|Country||Tanzania, United Republic of|
|Categories||Habitats, Mammals, Primates|
|Date||7 Jan 2019|
Chimpanzee (Pan troglodytes) populations across Africa are dramatically declining (Estrada et al., 2017), mainly due to anthropogenic activities. As chimpanzees prefer areas with low disturbance intensities (Bryson-Morrison et al., 2017), only few studies have investigated how anthropogenic activities influence chimpanzee habitat use. While eastern chimpanzee (P. t. schweinfurthii) population size, density, diet and behaviour in the Masito-Ugalla Ecosystem (MUE) in western Tanzania have been studied, little is known of how anthropogenic activities affect chimpanzee forage species and habitat suitability, particularly in this area of low conservation status. Some parts of the MUE faces recurrent anthropogenic activities due to proximity of human settlements to its borders, impact of decades of refugees and lacks of active management of chimpanzee habitat.

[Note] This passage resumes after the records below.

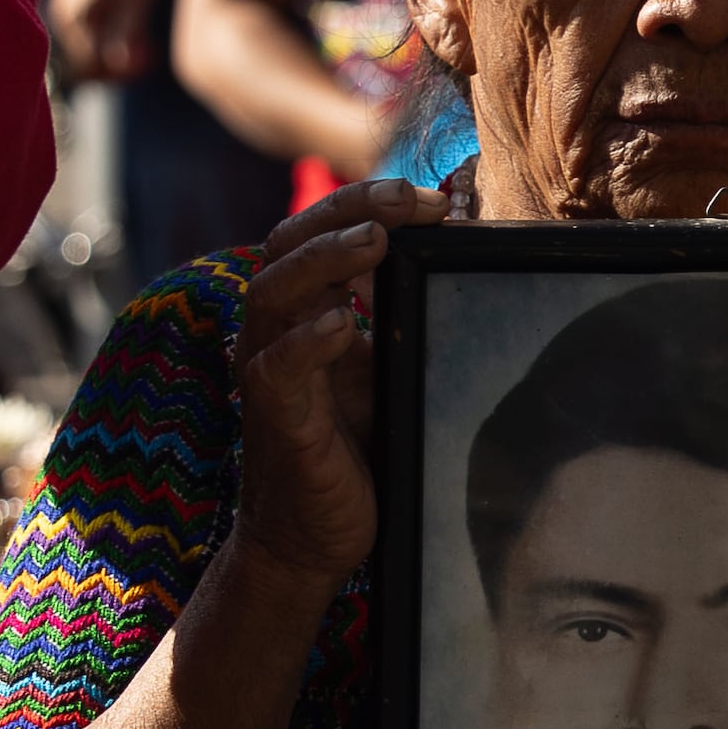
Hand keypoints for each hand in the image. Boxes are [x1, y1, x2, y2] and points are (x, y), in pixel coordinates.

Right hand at [48, 0, 156, 82]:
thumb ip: (123, 30)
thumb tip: (117, 63)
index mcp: (73, 20)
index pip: (91, 65)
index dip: (121, 70)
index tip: (149, 55)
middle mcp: (63, 22)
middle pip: (88, 64)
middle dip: (119, 66)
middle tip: (150, 51)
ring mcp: (66, 18)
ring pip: (90, 53)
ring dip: (118, 55)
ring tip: (147, 42)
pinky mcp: (74, 12)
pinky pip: (91, 40)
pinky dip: (112, 42)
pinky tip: (138, 33)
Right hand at [226, 178, 449, 582]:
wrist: (314, 533)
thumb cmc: (355, 445)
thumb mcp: (388, 365)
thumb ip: (403, 312)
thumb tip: (458, 254)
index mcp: (304, 310)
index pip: (318, 231)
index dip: (367, 204)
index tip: (435, 195)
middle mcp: (277, 330)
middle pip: (289, 243)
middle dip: (348, 210)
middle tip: (411, 196)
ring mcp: (269, 372)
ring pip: (274, 293)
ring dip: (324, 259)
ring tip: (375, 238)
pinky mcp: (276, 419)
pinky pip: (277, 370)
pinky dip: (307, 341)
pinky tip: (342, 323)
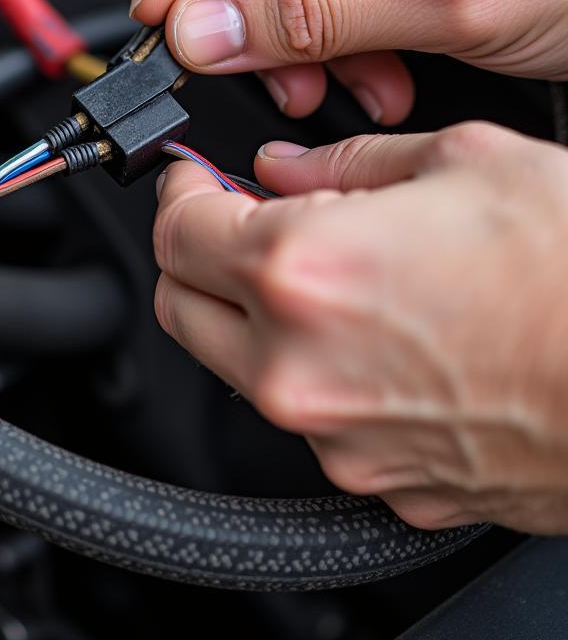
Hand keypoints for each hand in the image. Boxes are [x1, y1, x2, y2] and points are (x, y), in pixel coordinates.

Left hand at [152, 122, 567, 531]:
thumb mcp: (464, 162)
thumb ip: (347, 162)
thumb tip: (286, 168)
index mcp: (303, 271)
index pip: (176, 230)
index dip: (180, 192)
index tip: (195, 179)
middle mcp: (300, 366)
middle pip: (182, 305)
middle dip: (195, 256)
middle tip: (237, 220)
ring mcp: (336, 436)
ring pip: (237, 365)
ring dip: (251, 314)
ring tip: (325, 272)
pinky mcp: (376, 478)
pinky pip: (309, 416)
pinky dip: (313, 369)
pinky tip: (374, 333)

In Tanzania, chimpanzees (P. t. schweinfurthii) are geographically distributed across the western region (Kano, 1972). Their population in the country is estimated to be less than 2,500 individuals in the wild (Piel & Stewart, 2014). A large population lives outside of protected areas (i.e. National Parks), with only about 25% of their population remaining mainly within two national parks (Piel et al., 2015), namely Gombe and Mahale National Parks. They are also found in the MUE, the largest and least protected natural forest reserves in western Tanzania. Chimpanzee habitats outside protected areas are vulnerable to habitat fragmentation and disruption by people. Due to increasing pressures of agricultural expansion, cattle herding, fires, logging and poaching (Plumptre et al., 2010) in MUE, feeding and nesting environments might be threatened. Since chimpanzee abundance and distribution is primarily dependent on food availability and nesting sites within their habitats, these highly endangered species might be disappearing from the MUE soon. Thus, conducting a comparative study between sites that face different intensities of anthropogenic activities is critical for assessing the influence of anthropogenic activities on chimpanzee adaptability across the MUE.
Our ground transects will highlight human activity hotspots (spatially and temporally), i.e., areas where most humans harvest resources in the ecosystem and relate those to areas that are avoided by chimpanzees. We will identify plant species that are most susceptible to human harvesting, and those species that are preferred by chimpanzees. We can then relate how these activities affect chimpanzee habitat and food selection. This is important for spatial land use planning for both protection activities but also to understand human needs and to mitigate damage as well as to provide alternative income.